------ ОТРЫВОК

Пришел к Сизифу как-то в гости бог смерти Танатос. Мол, собирайся, царь, в дорогу дальнюю, пришло твое время к речке Стикс прогуляться. А тот: «Вах, уважаемый, куда торопишься? Давай, шашлычок-машлычок под коньячок. Кальянчик, девочки, мальчики, музычка. Один раз живем. Банкет за мой свет». Вот и развесил уши Танатос, а пока развлекался, Сизиф его к стулу цепями и приковал.

Смотрит Аидушка в бухгалтерские книги и глазам не верит — дебит с кредитом не сходится. Прибытку новых душ в хозяйстве ноль, а по бумагам, вот они должны быть, как миленькие. Да и просятся эти самые души, особенно больных и смертельно раненных героев и воинов, быстрее от мучений избавиться, только не проходят почему-то в царство.

Тогда и послал Аидушка на землю могучего бога войны Ареса, чтобы разобрался, что за фигня творится. Тот Танатоса освободил, Сизифа приволок, но и здесь царь облапошил Аидушку. Велел Сизиф втихаря жене своей родственников на похороны не звать, в газетах некрологи не размещать, ленточки траурные на фотографии не нацеплять, кутью не готовить. А раз так, выходит, живой он по всем параметрам.

Тут Аидушка уже не утерпел и взорвался по полной. «Сизиф, ну не охренел ли ты вконец? Ты меня за придурка держишь или как?» А царь опять: «Вах, дорогой, зачем так нервничаешь? Давай снова, крутим, вертим, под каким наперстком? Шучу, уважаемый. Баба моя дура. Не поняла ничего. Отпусти меня на землю, я ей все объясню».

А на земле Сизиф вновь зажил счастливо и весело, и совсем уже назад торопиться перестал. Пришлось снова Танатоса отправлять, только чтобы больше царским сказкам не верил, залил ему уши Аидушка воском. С тех пор смерть глуха к людским просьбам, и только лишь самые искренние мольбы могут растопить ее сердце. Про наказание Сизифа, думаю, в курсе все — тащить тяжелую каменюку в гору, и вот, когда дело почти закончено, глыба срывается вниз.

«Сизифа наказали за попытку обмануть судьбу и бессмертных богов. Впрочем, есть и другой вариант развития событий. Сейчас меня поймут все, кому посчастливилось иметь в этой жизни любимую работу. В итоге боги как-то пожалели Сизифа, он смог закатить на гору камень, но так впахался с головой в свое занятие, что сам в негодовании скинул камень вниз и начал все заново. А теперь вспомните, что происходит как раз на этой самой работе? Только доделаешь одно задание или проект, как тут же появляется новый, еще более интересный, и вот так крутишься и вертишься от отпуска до отпуска», — улыбнулась Броня.

И, пожалуй, единственный, кого пожалел Аидушка, был по современным меркам прям таки Хулио Иглессиас от древнегреческой эстрады, то бишь Орфей. К семнадцати этот пострел успел уже откатать немало гастрольных туров по всей стране, попасть во всяческие скандалы с пьянством и наркотиками, а потом встретил свою музу и по совместительству арт-директора Эвридику. Та смазливого мальчишку еще больше раскрутила, так что на разогреве у него теперь не чурались выступать и мелкие музыкальные божества, да и сам Аполлон заглядывал иногда на вечеринки. Поговаривают, между ними случалось и всякое-другое-третье, иначе как объяснить, что иногда бессмертный бог протаскивал своего протеже на закрытые вип-вечеринки на Олимпе.

------------

> ЗАДАНИЯ
1/ Воспроизведите без изменений часть отрывка о Сизифе и Орфее от слов «Смотрит Аидушка в» до слов «по всем параметрам.» включительно.
2/ Продолжите отрывок о Сизифе и Орфее, начав сразу после его последнего предложения.

------ ИСХОДНЫЕ МАТЕРИАЛЫ

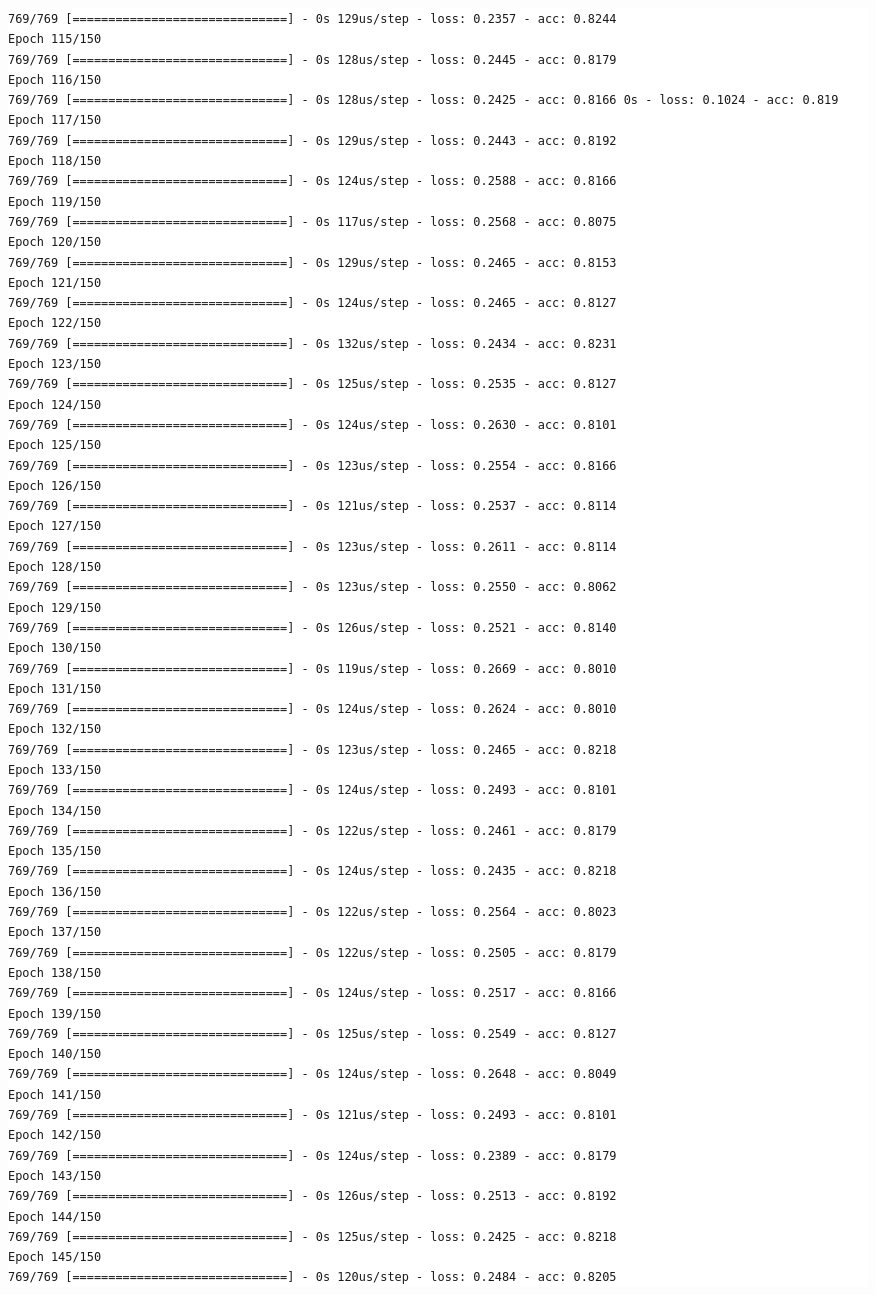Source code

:     769/769 [==============================] - 0s 129us/step - loss: 0.2357 - acc: 0.8244
    Epoch 115/150
    769/769 [==============================] - 0s 128us/step - loss: 0.2445 - acc: 0.8179
    Epoch 116/150
    769/769 [==============================] - 0s 128us/step - loss: 0.2425 - acc: 0.8166 0s - loss: 0.1024 - acc: 0.819
    Epoch 117/150
    769/769 [==============================] - 0s 129us/step - loss: 0.2443 - acc: 0.8192
    Epoch 118/150
    769/769 [==============================] - 0s 124us/step - loss: 0.2588 - acc: 0.8166
    Epoch 119/150
    769/769 [==============================] - 0s 117us/step - loss: 0.2568 - acc: 0.8075
    Epoch 120/150
    769/769 [==============================] - 0s 129us/step - loss: 0.2465 - acc: 0.8153
    Epoch 121/150
    769/769 [==============================] - 0s 124us/step - loss: 0.2465 - acc: 0.8127
    Epoch 122/150
    769/769 [==============================] - 0s 132us/step - loss: 0.2434 - acc: 0.8231
    Epoch 123/150
    769/769 [==============================] - 0s 125us/step - loss: 0.2535 - acc: 0.8127
    Epoch 124/150
    769/769 [==============================] - 0s 124us/step - loss: 0.2630 - acc: 0.8101
    Epoch 125/150
    769/769 [==============================] - 0s 123us/step - loss: 0.2554 - acc: 0.8166
    Epoch 126/150
    769/769 [==============================] - 0s 121us/step - loss: 0.2537 - acc: 0.8114
    Epoch 127/150
    769/769 [==============================] - 0s 123us/step - loss: 0.2611 - acc: 0.8114
    Epoch 128/150
    769/769 [==============================] - 0s 123us/step - loss: 0.2550 - acc: 0.8062
    Epoch 129/150
    769/769 [==============================] - 0s 126us/step - loss: 0.2521 - acc: 0.8140
    Epoch 130/150
    769/769 [==============================] - 0s 119us/step - loss: 0.2669 - acc: 0.8010
    Epoch 131/150
    769/769 [==============================] - 0s 124us/step - loss: 0.2624 - acc: 0.8010
    Epoch 132/150
    769/769 [==============================] - 0s 123us/step - loss: 0.2465 - acc: 0.8218
    Epoch 133/150
    769/769 [==============================] - 0s 124us/step - loss: 0.2493 - acc: 0.8101
    Epoch 134/150
    769/769 [==============================] - 0s 122us/step - loss: 0.2461 - acc: 0.8179
    Epoch 135/150
    769/769 [==============================] - 0s 124us/step - loss: 0.2435 - acc: 0.8218
    Epoch 136/150
    769/769 [==============================] - 0s 122us/step - loss: 0.2564 - acc: 0.8023
    Epoch 137/150
    769/769 [==============================] - 0s 122us/step - loss: 0.2505 - acc: 0.8179
    Epoch 138/150
    769/769 [==============================] - 0s 124us/step - loss: 0.2517 - acc: 0.8166
    Epoch 139/150
    769/769 [==============================] - 0s 125us/step - loss: 0.2549 - acc: 0.8127
    Epoch 140/150
    769/769 [==============================] - 0s 124us/step - loss: 0.2648 - acc: 0.8049
    Epoch 141/150
    769/769 [==============================] - 0s 121us/step - loss: 0.2493 - acc: 0.8101
    Epoch 142/150
    769/769 [==============================] - 0s 124us/step - loss: 0.2389 - acc: 0.8179
    Epoch 143/150
    769/769 [==============================] - 0s 126us/step - loss: 0.2513 - acc: 0.8192
    Epoch 144/150
    769/769 [==============================] - 0s 125us/step - loss: 0.2425 - acc: 0.8218
    Epoch 145/150
    769/769 [==============================] - 0s 120us/step - loss: 0.2484 - acc: 0.8205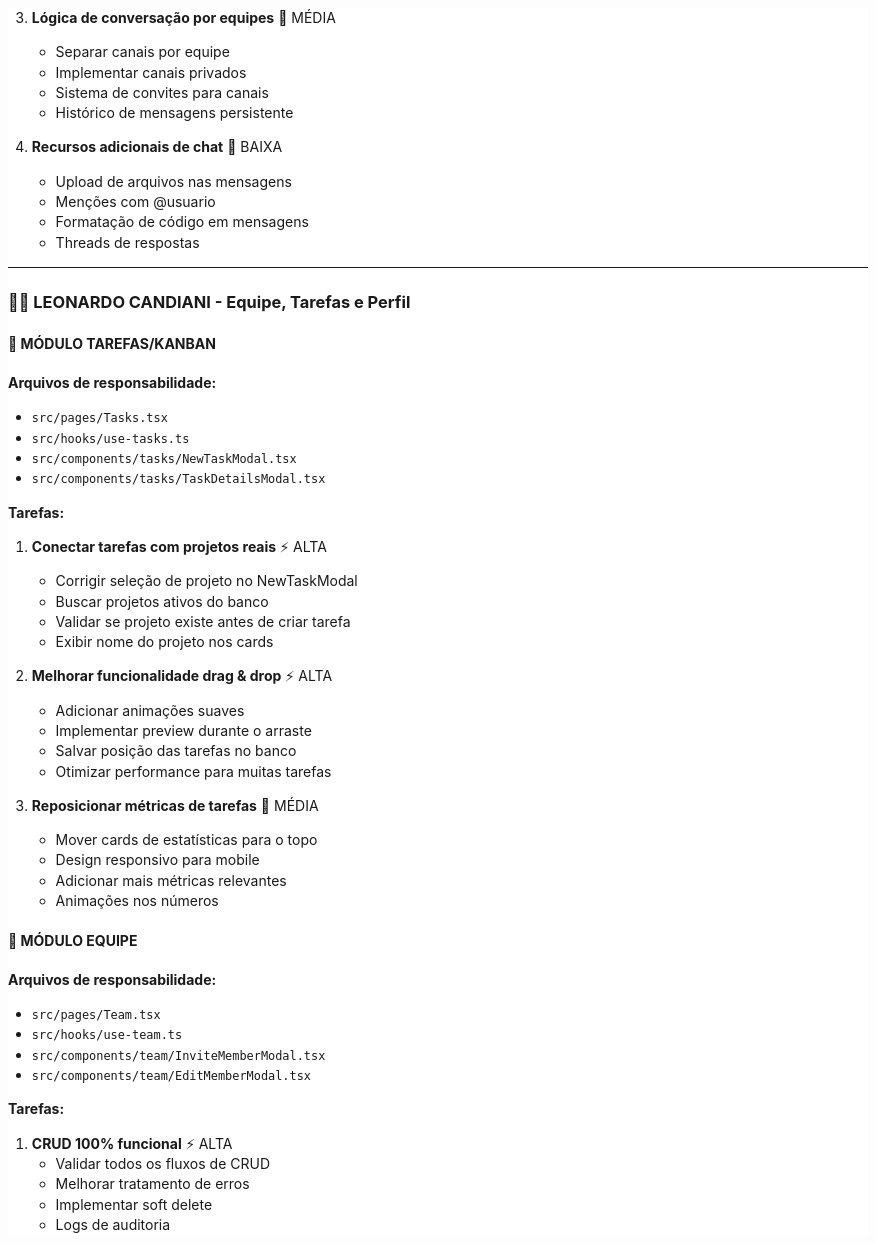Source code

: 3. **Lógica de conversação por equipes** 🔸 MÉDIA
   - Separar canais por equipe
   - Implementar canais privados
   - Sistema de convites para canais
   - Histórico de mensagens persistente

4. **Recursos adicionais de chat** 🔹 BAIXA
   - Upload de arquivos nas mensagens
   - Menções com @usuario
   - Formatação de código em mensagens
   - Threads de respostas

---

### 👨‍💻 LEONARDO CANDIANI - Equipe, Tarefas e Perfil

#### 📁 MÓDULO TAREFAS/KANBAN
**Arquivos de responsabilidade:**
- `src/pages/Tasks.tsx`
- `src/hooks/use-tasks.ts`
- `src/components/tasks/NewTaskModal.tsx`
- `src/components/tasks/TaskDetailsModal.tsx`

**Tarefas:**

1. **Conectar tarefas com projetos reais** ⚡ ALTA
   - Corrigir seleção de projeto no NewTaskModal
   - Buscar projetos ativos do banco
   - Validar se projeto existe antes de criar tarefa
   - Exibir nome do projeto nos cards

2. **Melhorar funcionalidade drag & drop** ⚡ ALTA
   - Adicionar animações suaves
   - Implementar preview durante o arraste
   - Salvar posição das tarefas no banco
   - Otimizar performance para muitas tarefas

3. **Reposicionar métricas de tarefas** 🔸 MÉDIA
   - Mover cards de estatísticas para o topo
   - Design responsivo para mobile
   - Adicionar mais métricas relevantes
   - Animações nos números

#### 📁 MÓDULO EQUIPE
**Arquivos de responsabilidade:**
- `src/pages/Team.tsx`
- `src/hooks/use-team.ts`
- `src/components/team/InviteMemberModal.tsx`
- `src/components/team/EditMemberModal.tsx`

**Tarefas:**

1. **CRUD 100% funcional** ⚡ ALTA
   - Validar todos os fluxos de CRUD
   - Melhorar tratamento de erros
   - Implementar soft delete
   - Logs de auditoria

------------

> ОТВЕТЫ
1/
Смотрит Аидушка в бухгалтерские книги и глазам не верит — дебит с кредитом не сходится. Прибытку новых душ в хозяйстве ноль, а по бумагам, вот они должны быть, как миленькие. Да и просятся эти самые души, особенно больных и смертельно раненных героев и воинов, быстрее от мучений избавиться, только не проходят почему-то в царство.

Тогда и послал Аидушка на землю могучего бога войны Ареса, чтобы разобрался, что за фигня творится. Тот Танатоса освободил, Сизифа приволок, но и здесь царь облапошил Аидушку. Велел Сизиф втихаря жене своей родственников на похороны не звать, в газетах некрологи не размещать, ленточки траурные на фотографии не нацеплять, кутью не готовить. А раз так, выходит, живой он по всем параметрам.

2/
Только все равно не спасла такая дружба Эвридику. После того, как ее укусила змея, пришел и за ней Танатос, отрезал прядь, усадил в лодку к старику Харону и благословил в дальний путь. Только Орфей быстро просек, что так и до заката карьеры недалеко и тоже метнулся в царство мертвых. И если при жизни Эвридики он пел что-то вроде унцы, то теперь в пути затянул песню жалостливую, тоскливую, ну что-то типа, «Белые розы, белые розы, беззащитны щипы, что с ними сделали снег и морозы, лед витрин голубых».

Поет в общем, одной рукой на арфе лабает, а другой к цели гребет, так и переплыли Стикс. Харон расчувствовался, аж девять евро за переправу забыл взять. Персефона рыдает в три ручья, Аидушка сам роняет скупую мужскую слезу от песни жалостливой и молвит: «Проси, что хочешь. Ай, растрогал. Все исполню, слово олимпийца». «Да мне б только Эвридику вернуть, у тебя вон и так целый гарем. Аль слово свое назад берешь?» И только тут сообразил Аидушка, как лоханулся. Правда, спохватился вовремя и, как всегда, вывернулся: «Не вопрос, мил человек. Забирай свою Эвридику, только с одним условием: сам вперед пойдешь, и если до выхода из моего царства не оглянешься назад ни разу, чтобы убедиться в моем слове, то вернешь любимую».
А что произошло дальше, тоже все знают. Не утерпел Орфей, и когда шаг до выхода оставался, обернулся-таки, дабы проверить идет ли за ним Эвридика. Вот так и не дошли всего чуть-чуть. «А за что наказали Орфея? Еще раз правильно. За то, что он не поверил бессмертным богам», — завершила свой рассказ Броня уже почти в полной тишине и легких звуках всхрапываний, потому что эта последняя история пришлась уже почти на окончание нашей экскурсии, и большинство туристов уже успели вымотаться за насыщенный день. Мать сладко посапывала на кресле рядом, Венечка сложил голову и слюни на плечо Валерки.

А я, под впечатлением от рассказов Брони и полученной за день информации, увлеченно строчил на планше свои путевые заметки и совсем не заметил, как за моей спиной на пустом кресле оказалась сама мадам Чельнальдина.

— Слава, твоя мама во время одной из остановок рассказала мне, что ты журналист. И, как я понимаю, ты должен быть хорошо знаком с такой вещью как право интеллектуальной собственности.

— Угум, — мрачно кивнул я, холодея про себя и ожидая, что сейчас придется стирать только что записанные втихаря рассказы. По-хорошему, под это самое право как раз и попадала вся ее речь, особенно, если бы без ведома Фрекен Бок, я записал ее на диктофон. Так, еще, конечно, можно было юридически поюлить, что я делал заметки с голоса, но сам-то я понимал, сколько трудов она вложила в свои истории.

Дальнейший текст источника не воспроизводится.